Continue the mailing-list post about the large Squid deny-list shared among schools, picking up after its last sentence.

> **Given text**
-------------------------

Huge Deny-Lists

From: Jens Frank <>
Date: Tue, 24 Mar 1998 19:25:00 +0100 (MET)


We have a network of about 15 schools. Most of them are sitting behind our
firewall. The firewall hosts a squid, which has about 10000 sites blocked.
We are using this approach since there is no NetNanny-alike available for
Unix. We are also working together with some schools not connected to our
firewall. At the moment, we distribute squid.conf to these sites. The
problem is, that this file is
  a) growing constantly, and adding sites requires the restart of squid
     or the reload of the config file, both resulting in the proxy being
     not available for some minutes.
  b) plain text. This file is rather ,,explicit'' itself, and pupils being
     admin on some of our servers shouldn't be able to make use of this list.
     And thinking of the passwords teachers use to ,,secure'' their server
     makes me feel even worse.

-------------------------

> **Data for analysis**
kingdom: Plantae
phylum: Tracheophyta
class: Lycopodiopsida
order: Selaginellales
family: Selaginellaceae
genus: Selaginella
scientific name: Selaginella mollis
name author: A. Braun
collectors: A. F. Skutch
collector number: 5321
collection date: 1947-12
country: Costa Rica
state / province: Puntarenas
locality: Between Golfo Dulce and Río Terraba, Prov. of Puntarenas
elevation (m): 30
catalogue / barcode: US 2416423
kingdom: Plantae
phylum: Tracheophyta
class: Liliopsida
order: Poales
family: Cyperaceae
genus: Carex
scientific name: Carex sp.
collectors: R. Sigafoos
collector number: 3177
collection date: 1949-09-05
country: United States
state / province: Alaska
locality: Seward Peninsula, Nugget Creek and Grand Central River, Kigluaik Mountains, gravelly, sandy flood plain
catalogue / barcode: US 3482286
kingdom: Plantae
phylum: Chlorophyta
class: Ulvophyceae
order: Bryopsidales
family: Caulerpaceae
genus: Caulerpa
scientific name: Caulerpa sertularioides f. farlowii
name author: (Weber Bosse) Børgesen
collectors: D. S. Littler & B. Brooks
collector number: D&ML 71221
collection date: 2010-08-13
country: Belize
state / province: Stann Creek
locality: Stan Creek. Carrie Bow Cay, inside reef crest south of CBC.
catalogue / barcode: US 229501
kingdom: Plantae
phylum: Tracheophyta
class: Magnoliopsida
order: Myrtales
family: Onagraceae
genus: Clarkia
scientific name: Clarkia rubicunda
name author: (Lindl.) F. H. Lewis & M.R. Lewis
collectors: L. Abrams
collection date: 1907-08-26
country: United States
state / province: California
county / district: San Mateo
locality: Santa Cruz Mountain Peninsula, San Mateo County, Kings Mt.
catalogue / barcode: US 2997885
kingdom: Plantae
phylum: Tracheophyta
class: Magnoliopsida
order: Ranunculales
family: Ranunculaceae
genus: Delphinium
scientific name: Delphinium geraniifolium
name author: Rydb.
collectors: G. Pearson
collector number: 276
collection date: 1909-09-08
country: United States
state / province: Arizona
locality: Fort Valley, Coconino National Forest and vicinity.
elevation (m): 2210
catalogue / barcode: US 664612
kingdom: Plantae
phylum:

-------------------------

> **Task output**
Are there any means by which we could easily change the configuration
without the server being unavailable? And is there some way to dump the
tree squid creates outof our acl's in some binary, not trivial readable
form ? Using some binary deny-list would allow to distribute our list to
other schools we don't have direct contact to. (This would be security by
obscurity, but better than nothing)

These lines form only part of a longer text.